After the panel discussion we got in line for the book signing. Meeting Sarah made me a bit nervous, and I wasn’t exactly sure what to say. I pretty much ended up choking out a teary-eyed “thank you” for the influence she has had on me and my faith journey. She gave me a hug and spoke some kind words. She is one of those people that you walk away from feeling heard, cared for and understood. Talking with her makes you feel as if you've met a new friend instead of a globe traveling author and speaker.
Sarah had been asked to preach during Church On Morgan’s Sunday worship service the following day so Will and I stayed in town to hear her. She was very honest about her faith journey, the questions, the fears, the pain, the feeling of losing Jesus and then finding a closer relationship with Him. It’s not every day you hear a sermon about uncertainty and not knowing. I could identify closely with her experience of having it all fall apart and realizing Jesus was still right there with me loving me through the questions.
Will and I greatly enjoyed the service at Church On Morgan. The authenticity was striking. The line between the staff pastors and the congregants seemed so thin that it was almost nonexistent. Their welcoming spirit and hospitality was strong and that was shown in their weekly communion table. It was deeply moving for me to see floods of little children (and later adults) streaming to the front of the contemporary room accepting the the elements with ancient words, “Christ’s body broken for you”, “Christ’s blood shed for you”.

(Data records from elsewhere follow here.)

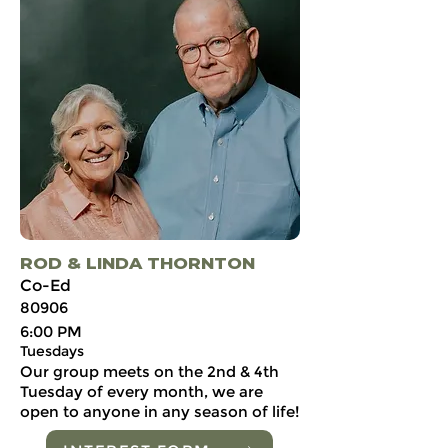
ROD & LINDA THORNTON
Co-Ed
80906
6:00 PM
Tuesdays
Our group meets on the 2nd & 4th
Tuesday of every month, we are
open to anyone in any season of life!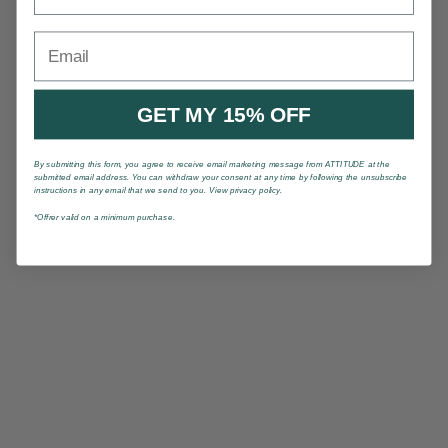
Email
GET MY 15% OFF
By submitting this form, you agree to receive email marketing message from ATTITUDE at the
submitted email address. You can withdraw your consent at any time by following the unsubscribe
instructions in any email that we send to you. View privacy policy.
*Offrer valid on a minimum purchase.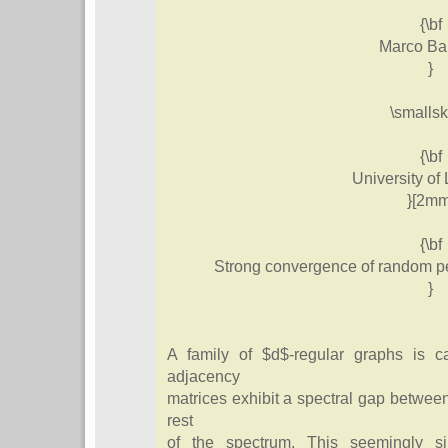
{\bf
Marco Bar
}
\smallsk
{\bf
University of 
}[2mm
{\bf
Strong convergence of random pe
}
A family of $d$-regular graphs is ca
adjacency
matrices exhibit a spectral gap between
rest
of the spectrum. This seemingly si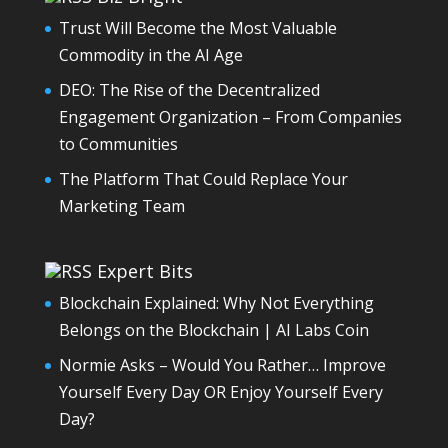
Trust Will Become the Most Valuable
Commodity in the AI Age
DEO: The Rise of the Decentralized
Engagement Organization – From Companies
to Communities
The Platform That Could Replace Your
Marketing Team
Expert Bits
Blockchain Explained: Why Not Everything
Belongs on the Blockchain | AI Labs Coin
Normie Asks – Would You Rather… Improve
Yourself Every Day OR Enjoy Yourself Every
Day?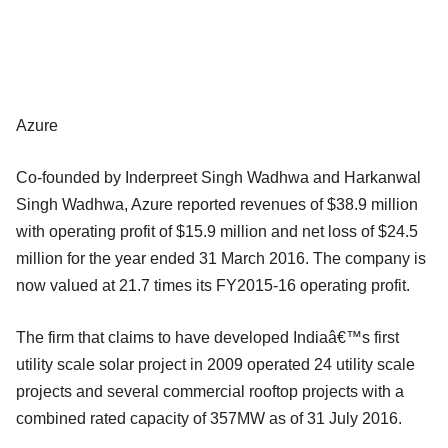
Azure
Co-founded by Inderpreet Singh Wadhwa and Harkanwal
Singh Wadhwa, Azure reported revenues of $38.9 million
with operating profit of $15.9 million and net loss of $24.5
million for the year ended 31 March 2016. The company is
now valued at 21.7 times its FY2015-16 operating profit.
The firm that claims to have developed Indiaâ€™s first
utility scale solar project in 2009 operated 24 utility scale
projects and several commercial rooftop projects with a
combined rated capacity of 357MW as of 31 July 2016.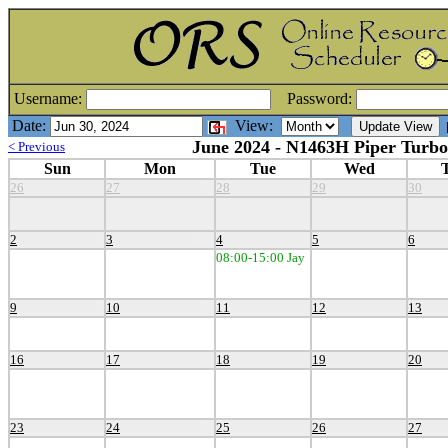
Username:
Password:
Date:
View:
[
June 2024 - N1463H Piper Turbo
< Previous
Sun
Mon
Tue
Wed
26
27
28
29
30
2
3
4
5
6
08:00-15:00 Jay
9
10
11
12
13
16
17
18
19
20
23
24
25
26
27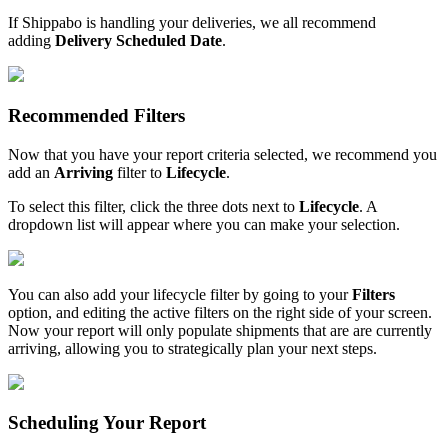
If
Shippabo
is
handling
your
deliveries
,
we
all
recommend
adding
Delivery
Scheduled
Date
.
Recommended
Filters
Now
that
you
have
your
report
criteria
selected
,
we
recommend
you
add
an
Arriving
filter
to
Lifecycle
.
To
select
this
filter
,
click
the
three
dots
next
to
Lifecycle
.
A
dropdown
list
will
appear
where
you
can
make
your
selection
.
You
can
also
add
your
lifecycle
filter
by
going
to
your
Filters
option
,
and
editing
the
active
filters
on
the
right
side
of
your
screen
.
Now
your
report
will
only
populate
shipments
that
are
are
currently
arriving
,
allowing
you
to
strategically
plan
your
next
steps
.
Scheduling
Your
Report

I was thankful to experience the entire weekend. I was thankful to see both men and women celebrated in full equality. I was thankful to see male pastors sporting Jesus Feminist pins. I was thankful to see male congregants being anything but intimidated as they listened to a female speaker and preacher. I was thankful for my own empowering husband who sat beside me, smiling and taking in the weekend. I was thankful to see the unity between believers from differing faith traditions. I was thankful to see the Holy Spirit moving through both feminine and masculine bodies. I was thankful for to hear the words spoken over and over again, “you are loved and you are free”.